BEGIN DATA IN THIS EXERCISE
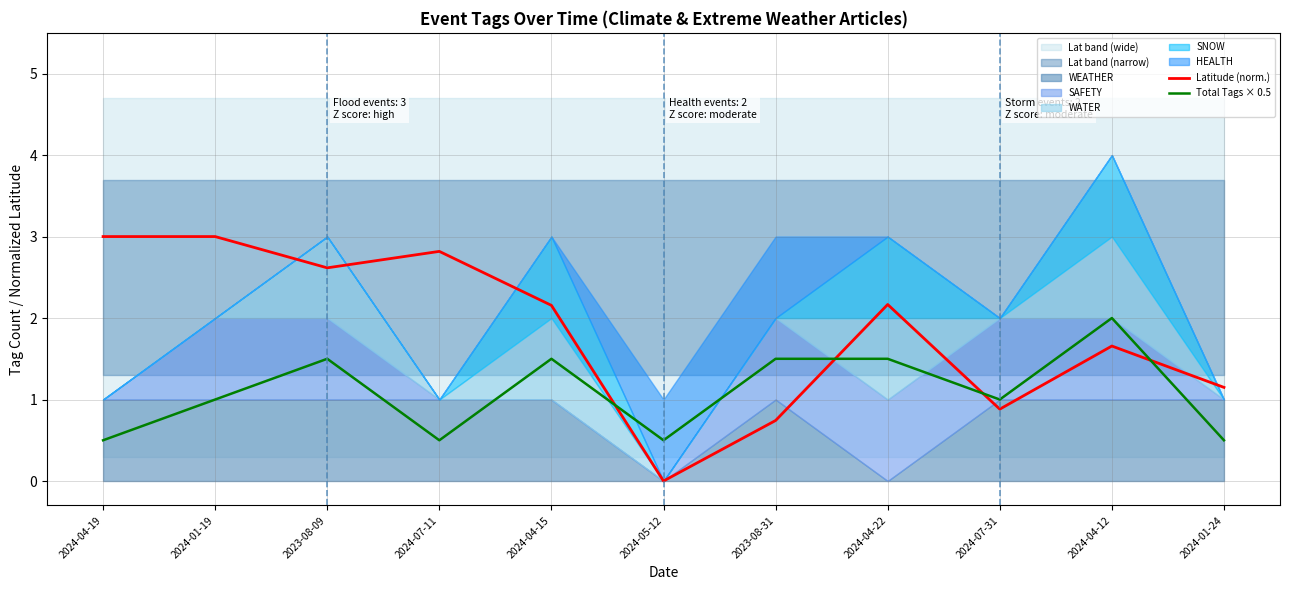

What is the label of the 1st point from the left?

2024-04-19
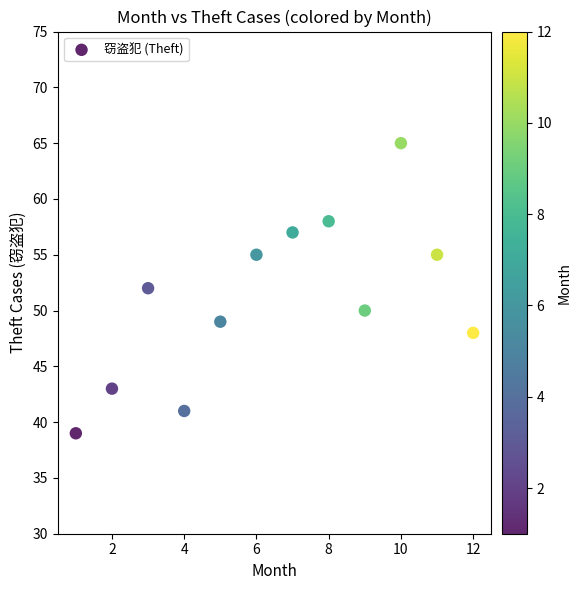

What is the average X value?

6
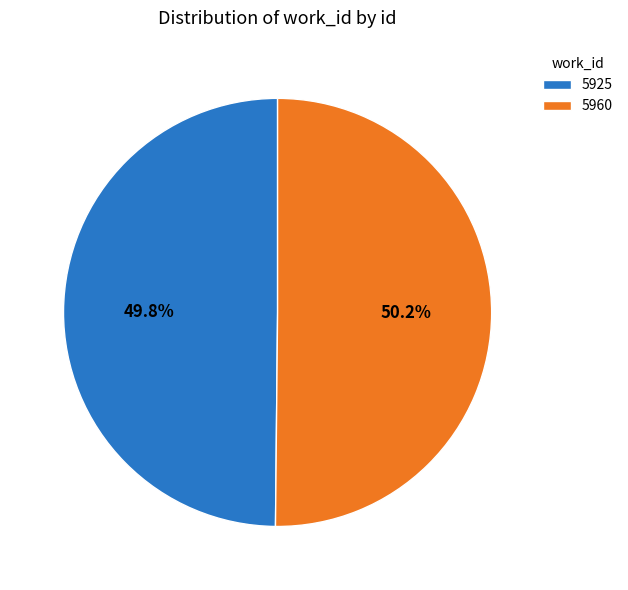

Count the number of slices in the pie.

2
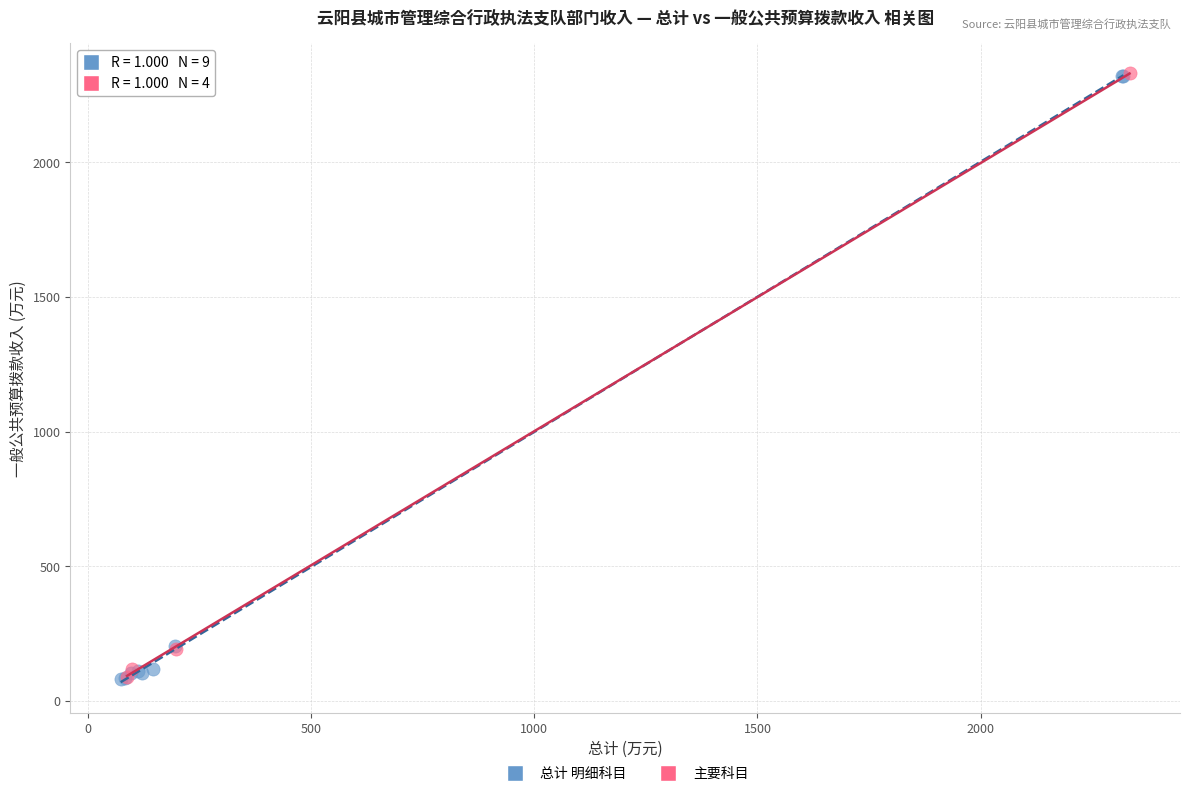

What are all the series names shown in the legend?

总计 明细科目, 主要科目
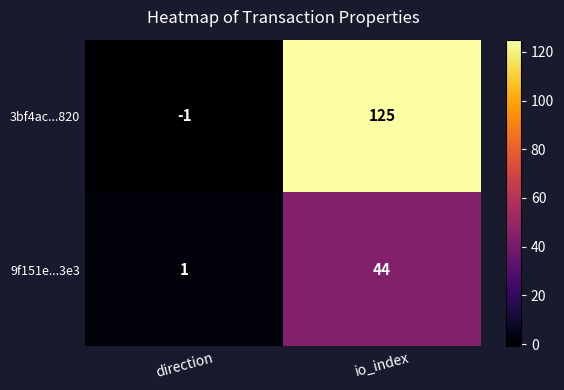

Which series has the largest total across all categories?

3bf4ac...820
END DATA IN THIS EXERCISE
TASK BRIEF:
Please put the lines of all the entries above into a numbered list, skipping blank lines and leaving out the pictures.

TASK OUTPUT:
1. What is the label of the 1st point from the left?
2. 2024-04-19
3. What is the average X value?
4. 6
5. Count the number of slices in the pie.
6. 2
7. What are all the series names shown in the legend?
8. 总计 明细科目, 主要科目
9. Which series has the largest total across all categories?
10. 3bf4ac...820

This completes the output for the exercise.